Running the tiktok-hashtag-analysis download
command with the following options will scrape posts containing the hashtags #london
, #paris
, or #newyork
:
tiktok-hashtag-analysis download -t london paris newyork -p
and will produce an output similar to the following log:
$ tiktok-hashtag-analysis download -t london paris newyork -p
Hashtags to scrape: ['london', 'paris', 'newyork']
Scraped 963 posts containing the hashtag 'london'
Scraped 961 posts containing the hashtag 'paris'
Scraped 940 posts containing the hashtag 'newyork'
Successfully scraped 2864 total entries
- The
-t
flag allows a space-separated list of hashtags to be specified as a command line argument - The
-p
flag specifies that posts, not videos, will be downloaded
Running the tiktok-hashtag-analysis download
script with the following options will scrape trending videos containing the hashtag #london
:
tiktok-hashtag-analysis download -t london -v
- The
-t
flag allows a space-separated list of hashtags to be specified as a command line argument - The
-v
flag specifies that videos, not posts, will be downloaded
Note that video downloading is a time and data rate consuming task, as a result we recommend using one hashtag at a time when using the -v
flag to avoid complications.
The script tiktok-hashtag-analysis frequencies
analyzes the frequencies of top occurring hashtags in a given set of posts.

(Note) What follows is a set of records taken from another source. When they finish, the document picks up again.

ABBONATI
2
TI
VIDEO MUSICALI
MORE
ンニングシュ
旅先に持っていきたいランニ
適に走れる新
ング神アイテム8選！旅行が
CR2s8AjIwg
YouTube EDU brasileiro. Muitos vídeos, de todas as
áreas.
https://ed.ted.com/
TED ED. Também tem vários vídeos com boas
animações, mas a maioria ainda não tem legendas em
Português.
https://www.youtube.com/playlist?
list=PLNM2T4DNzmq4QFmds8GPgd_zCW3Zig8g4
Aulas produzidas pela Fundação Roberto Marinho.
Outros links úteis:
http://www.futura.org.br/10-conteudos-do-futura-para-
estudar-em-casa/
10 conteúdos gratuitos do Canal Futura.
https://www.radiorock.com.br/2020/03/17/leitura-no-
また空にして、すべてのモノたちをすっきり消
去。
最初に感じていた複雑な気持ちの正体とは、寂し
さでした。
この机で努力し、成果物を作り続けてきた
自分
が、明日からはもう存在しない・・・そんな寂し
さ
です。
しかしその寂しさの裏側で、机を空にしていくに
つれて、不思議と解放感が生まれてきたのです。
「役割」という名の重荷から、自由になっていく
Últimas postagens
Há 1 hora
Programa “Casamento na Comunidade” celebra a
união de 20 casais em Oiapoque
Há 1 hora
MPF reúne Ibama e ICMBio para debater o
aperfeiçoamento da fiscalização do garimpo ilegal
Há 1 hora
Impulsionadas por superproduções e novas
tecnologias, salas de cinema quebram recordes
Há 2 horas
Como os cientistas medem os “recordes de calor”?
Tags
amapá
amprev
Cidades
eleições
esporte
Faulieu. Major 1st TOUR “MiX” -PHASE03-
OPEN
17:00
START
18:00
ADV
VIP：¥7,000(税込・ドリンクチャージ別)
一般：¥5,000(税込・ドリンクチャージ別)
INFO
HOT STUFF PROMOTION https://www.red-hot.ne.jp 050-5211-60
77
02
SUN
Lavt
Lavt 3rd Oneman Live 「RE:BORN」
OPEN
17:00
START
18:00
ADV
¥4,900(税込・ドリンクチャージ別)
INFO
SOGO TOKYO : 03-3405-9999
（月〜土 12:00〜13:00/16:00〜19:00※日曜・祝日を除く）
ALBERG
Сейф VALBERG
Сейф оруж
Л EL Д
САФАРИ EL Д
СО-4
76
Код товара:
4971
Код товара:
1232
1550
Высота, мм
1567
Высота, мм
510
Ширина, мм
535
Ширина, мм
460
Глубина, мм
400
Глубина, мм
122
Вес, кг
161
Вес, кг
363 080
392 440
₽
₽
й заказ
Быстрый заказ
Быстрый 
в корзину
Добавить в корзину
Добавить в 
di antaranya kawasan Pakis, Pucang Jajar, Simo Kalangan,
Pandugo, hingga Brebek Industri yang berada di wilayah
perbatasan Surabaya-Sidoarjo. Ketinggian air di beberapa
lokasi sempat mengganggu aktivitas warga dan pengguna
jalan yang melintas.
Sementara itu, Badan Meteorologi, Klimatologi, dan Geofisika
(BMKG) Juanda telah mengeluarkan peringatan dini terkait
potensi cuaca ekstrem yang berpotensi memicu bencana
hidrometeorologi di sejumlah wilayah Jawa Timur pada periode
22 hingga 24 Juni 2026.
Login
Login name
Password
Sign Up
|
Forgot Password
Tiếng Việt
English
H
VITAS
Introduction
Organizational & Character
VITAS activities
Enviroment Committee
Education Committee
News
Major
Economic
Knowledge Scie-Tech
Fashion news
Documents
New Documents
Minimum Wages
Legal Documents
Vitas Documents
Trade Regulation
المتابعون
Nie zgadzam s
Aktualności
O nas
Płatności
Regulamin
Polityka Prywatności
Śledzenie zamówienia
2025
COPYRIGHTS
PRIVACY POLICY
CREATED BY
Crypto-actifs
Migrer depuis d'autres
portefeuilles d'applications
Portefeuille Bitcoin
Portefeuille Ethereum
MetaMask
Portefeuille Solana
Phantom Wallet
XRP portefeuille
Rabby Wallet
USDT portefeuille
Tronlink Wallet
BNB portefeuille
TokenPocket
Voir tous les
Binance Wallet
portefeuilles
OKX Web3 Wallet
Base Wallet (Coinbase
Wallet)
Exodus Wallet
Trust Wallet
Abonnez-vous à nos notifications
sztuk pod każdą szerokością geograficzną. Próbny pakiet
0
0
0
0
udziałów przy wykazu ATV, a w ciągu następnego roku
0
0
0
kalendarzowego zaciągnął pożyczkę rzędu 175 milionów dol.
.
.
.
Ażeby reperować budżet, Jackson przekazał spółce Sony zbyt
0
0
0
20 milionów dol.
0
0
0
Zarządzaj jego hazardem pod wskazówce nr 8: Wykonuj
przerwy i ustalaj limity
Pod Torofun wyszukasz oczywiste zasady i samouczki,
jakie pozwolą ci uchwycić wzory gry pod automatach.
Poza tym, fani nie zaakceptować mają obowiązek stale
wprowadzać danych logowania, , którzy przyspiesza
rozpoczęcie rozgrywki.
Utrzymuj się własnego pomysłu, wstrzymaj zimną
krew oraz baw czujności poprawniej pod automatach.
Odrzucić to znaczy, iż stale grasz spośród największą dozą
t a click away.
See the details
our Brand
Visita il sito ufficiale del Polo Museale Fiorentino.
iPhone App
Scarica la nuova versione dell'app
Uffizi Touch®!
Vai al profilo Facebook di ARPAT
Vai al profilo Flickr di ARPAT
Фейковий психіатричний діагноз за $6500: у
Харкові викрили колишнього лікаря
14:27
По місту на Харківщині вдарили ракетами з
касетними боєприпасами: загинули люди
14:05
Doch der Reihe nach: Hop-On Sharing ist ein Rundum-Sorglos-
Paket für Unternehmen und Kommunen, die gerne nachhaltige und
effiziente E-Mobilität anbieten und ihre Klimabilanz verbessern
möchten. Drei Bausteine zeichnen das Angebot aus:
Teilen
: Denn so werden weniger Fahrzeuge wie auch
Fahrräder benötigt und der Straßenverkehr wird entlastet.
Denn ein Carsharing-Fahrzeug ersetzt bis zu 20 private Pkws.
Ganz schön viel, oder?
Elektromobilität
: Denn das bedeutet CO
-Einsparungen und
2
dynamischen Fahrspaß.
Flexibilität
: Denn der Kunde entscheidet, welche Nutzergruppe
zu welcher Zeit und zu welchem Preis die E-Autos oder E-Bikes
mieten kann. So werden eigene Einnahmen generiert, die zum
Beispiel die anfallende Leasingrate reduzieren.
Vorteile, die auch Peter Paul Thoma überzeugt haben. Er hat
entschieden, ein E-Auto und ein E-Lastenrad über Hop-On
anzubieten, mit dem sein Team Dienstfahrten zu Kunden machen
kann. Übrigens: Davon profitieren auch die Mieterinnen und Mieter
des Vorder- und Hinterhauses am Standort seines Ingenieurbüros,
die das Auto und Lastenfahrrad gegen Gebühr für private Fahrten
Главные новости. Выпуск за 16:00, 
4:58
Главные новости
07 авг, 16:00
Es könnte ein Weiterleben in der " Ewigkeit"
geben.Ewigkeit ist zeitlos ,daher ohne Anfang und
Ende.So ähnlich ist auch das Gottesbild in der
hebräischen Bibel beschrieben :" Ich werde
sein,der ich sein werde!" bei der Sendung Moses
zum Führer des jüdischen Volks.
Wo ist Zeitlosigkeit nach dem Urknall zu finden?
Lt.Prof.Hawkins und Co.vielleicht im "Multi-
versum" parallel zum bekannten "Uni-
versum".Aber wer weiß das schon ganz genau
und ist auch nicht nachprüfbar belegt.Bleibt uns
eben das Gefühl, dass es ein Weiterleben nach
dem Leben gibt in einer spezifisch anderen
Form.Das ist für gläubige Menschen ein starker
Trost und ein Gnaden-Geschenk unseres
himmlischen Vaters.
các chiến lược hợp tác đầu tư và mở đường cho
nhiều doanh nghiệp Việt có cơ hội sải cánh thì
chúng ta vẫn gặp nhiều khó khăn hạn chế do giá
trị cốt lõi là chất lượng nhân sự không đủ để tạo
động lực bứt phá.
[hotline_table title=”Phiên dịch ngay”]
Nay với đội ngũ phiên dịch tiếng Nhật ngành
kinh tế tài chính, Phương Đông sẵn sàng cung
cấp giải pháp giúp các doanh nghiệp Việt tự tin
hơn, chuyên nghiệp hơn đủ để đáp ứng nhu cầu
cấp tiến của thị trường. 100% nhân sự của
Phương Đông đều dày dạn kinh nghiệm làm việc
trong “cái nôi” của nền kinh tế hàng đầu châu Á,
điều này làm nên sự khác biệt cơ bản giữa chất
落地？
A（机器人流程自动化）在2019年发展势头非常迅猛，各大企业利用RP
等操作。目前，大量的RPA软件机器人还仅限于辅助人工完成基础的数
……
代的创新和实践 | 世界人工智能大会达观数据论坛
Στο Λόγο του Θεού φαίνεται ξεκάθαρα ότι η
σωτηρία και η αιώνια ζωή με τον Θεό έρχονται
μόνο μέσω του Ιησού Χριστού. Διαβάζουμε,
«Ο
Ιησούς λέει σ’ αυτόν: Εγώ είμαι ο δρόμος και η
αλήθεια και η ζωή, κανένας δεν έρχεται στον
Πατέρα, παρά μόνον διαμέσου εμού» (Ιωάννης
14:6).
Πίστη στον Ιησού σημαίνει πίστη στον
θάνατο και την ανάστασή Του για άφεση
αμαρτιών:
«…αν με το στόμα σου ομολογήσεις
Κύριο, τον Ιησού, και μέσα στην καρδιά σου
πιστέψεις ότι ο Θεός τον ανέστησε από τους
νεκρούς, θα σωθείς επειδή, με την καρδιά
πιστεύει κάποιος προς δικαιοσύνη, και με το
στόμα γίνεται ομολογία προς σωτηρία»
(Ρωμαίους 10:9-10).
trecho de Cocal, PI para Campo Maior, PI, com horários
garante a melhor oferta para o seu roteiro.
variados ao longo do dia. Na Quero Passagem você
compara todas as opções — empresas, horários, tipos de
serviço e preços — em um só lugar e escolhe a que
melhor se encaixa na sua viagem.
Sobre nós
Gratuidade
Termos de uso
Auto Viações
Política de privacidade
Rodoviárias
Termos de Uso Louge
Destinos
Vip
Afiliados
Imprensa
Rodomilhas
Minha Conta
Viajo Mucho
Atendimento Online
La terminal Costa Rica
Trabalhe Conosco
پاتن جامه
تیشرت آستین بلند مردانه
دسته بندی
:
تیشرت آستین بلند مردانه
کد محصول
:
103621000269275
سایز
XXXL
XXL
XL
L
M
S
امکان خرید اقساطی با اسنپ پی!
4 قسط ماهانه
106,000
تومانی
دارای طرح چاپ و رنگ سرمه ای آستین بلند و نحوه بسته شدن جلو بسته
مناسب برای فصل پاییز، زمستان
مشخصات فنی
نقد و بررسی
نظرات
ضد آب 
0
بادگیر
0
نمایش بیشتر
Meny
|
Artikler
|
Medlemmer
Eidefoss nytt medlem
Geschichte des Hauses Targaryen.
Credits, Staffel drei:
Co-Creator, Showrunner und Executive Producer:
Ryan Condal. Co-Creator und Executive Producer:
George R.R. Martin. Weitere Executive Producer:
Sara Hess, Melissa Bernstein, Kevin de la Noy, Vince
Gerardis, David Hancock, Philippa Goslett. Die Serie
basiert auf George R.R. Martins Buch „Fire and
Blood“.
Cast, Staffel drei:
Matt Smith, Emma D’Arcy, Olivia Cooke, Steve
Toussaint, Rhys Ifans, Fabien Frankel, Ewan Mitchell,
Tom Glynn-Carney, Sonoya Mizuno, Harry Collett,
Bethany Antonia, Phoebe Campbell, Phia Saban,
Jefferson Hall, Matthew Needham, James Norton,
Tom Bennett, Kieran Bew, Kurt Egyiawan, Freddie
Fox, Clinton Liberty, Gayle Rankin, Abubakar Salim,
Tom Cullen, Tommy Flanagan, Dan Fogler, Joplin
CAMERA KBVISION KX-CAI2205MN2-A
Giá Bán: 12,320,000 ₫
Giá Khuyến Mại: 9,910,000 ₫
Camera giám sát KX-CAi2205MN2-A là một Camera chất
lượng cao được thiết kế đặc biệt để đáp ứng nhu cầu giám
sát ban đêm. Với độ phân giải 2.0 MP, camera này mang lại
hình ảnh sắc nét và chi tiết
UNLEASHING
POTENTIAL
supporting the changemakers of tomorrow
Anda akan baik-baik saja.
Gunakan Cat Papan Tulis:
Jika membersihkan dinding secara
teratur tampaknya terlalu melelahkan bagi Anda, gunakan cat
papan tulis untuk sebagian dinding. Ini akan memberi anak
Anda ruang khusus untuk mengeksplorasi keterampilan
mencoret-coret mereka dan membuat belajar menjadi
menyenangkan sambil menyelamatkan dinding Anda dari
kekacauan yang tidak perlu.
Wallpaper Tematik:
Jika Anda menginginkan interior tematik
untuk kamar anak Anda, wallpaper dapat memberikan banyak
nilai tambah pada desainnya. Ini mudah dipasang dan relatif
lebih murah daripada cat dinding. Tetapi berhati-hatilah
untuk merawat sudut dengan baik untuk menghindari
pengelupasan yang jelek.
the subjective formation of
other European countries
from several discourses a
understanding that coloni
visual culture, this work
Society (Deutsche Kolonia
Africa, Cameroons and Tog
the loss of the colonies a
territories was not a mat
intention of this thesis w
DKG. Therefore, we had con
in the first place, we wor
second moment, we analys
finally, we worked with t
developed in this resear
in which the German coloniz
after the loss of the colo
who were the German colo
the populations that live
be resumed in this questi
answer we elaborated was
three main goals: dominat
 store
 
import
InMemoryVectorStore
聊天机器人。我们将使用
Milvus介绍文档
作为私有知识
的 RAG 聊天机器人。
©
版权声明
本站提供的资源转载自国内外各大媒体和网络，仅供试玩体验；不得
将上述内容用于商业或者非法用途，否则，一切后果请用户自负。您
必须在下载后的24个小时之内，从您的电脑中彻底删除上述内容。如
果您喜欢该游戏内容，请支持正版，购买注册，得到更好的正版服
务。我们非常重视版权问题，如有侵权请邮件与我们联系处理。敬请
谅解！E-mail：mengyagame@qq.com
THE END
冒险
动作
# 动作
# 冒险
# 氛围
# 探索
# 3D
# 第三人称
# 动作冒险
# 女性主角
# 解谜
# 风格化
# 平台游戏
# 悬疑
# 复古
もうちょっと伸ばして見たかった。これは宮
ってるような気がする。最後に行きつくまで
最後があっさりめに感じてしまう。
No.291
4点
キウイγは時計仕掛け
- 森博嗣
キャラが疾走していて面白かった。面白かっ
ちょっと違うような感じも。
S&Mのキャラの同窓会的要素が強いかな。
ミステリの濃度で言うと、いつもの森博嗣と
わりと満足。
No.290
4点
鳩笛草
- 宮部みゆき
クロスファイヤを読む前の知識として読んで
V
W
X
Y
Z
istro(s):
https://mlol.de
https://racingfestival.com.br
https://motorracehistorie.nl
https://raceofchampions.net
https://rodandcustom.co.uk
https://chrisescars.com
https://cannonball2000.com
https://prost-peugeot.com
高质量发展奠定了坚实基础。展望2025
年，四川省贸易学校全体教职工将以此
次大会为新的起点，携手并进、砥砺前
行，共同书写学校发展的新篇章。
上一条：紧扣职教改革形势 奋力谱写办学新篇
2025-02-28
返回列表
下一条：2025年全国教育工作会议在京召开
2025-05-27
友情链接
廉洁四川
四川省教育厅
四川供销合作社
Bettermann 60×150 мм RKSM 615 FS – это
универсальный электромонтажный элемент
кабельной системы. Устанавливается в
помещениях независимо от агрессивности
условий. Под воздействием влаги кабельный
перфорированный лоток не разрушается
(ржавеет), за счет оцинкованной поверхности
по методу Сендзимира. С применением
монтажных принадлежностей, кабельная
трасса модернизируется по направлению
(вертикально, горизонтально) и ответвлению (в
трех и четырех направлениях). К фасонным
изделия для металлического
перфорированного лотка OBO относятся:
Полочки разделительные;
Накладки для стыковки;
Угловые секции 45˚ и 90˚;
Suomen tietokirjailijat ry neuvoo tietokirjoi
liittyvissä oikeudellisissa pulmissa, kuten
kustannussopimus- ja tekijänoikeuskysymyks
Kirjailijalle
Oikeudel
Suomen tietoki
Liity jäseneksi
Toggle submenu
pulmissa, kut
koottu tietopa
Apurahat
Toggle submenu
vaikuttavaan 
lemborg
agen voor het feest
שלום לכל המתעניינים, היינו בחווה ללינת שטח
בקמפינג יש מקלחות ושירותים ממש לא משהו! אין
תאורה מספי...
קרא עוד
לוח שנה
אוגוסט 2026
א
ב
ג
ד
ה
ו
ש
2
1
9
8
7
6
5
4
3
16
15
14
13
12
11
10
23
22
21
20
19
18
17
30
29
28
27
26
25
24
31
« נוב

Assume we want to analyze the 20 most frequently occurring hashtags in the downloaded posts of the #london
hashtag.
-
The results can be plotted and saved as a PNG file by executing the following command:
tiktok-hashtag-analysis frequencies london 20 -p
which will produce a figure similar to that shown below:
In the above plot, the highest occurrence is the
#fyp
hashtag, which is tagged in more than half of all posts containing the#london
hashtag. -
The results can be displayed in tabular form by executing the following command:
tiktok-hashtag-analysis frequencies london 20 -d
which will produce a terminal output similar to the following:
Rank Hashtag Occurrences Frequency 0 london 960 1.0000 1 fyp 494 0.5146 2 uk 238 0.2479 3 foryou 221 0.2302 4 foryoupage 184 0.1917 5 viral 179 0.1865 6 fypシ 84 0.0875 7 funny 56 0.0583 8 xyzbca 51 0.0531 9 british 45 0.0469 10 england 44 0.0458 11 trending 40 0.0417 12 fy 33 0.0344 13 comedy 32 0.0333 14 roadman 28 0.0292 15 4u 27 0.0281 16 usa 26 0.0271 17 tiktok 26 0.0271 18 travel 21 0.0219 19 america 20 0.0208 Total posts: 960
The
Frequency
column shows the ratio of the occurrence to the total number of downloaded posts.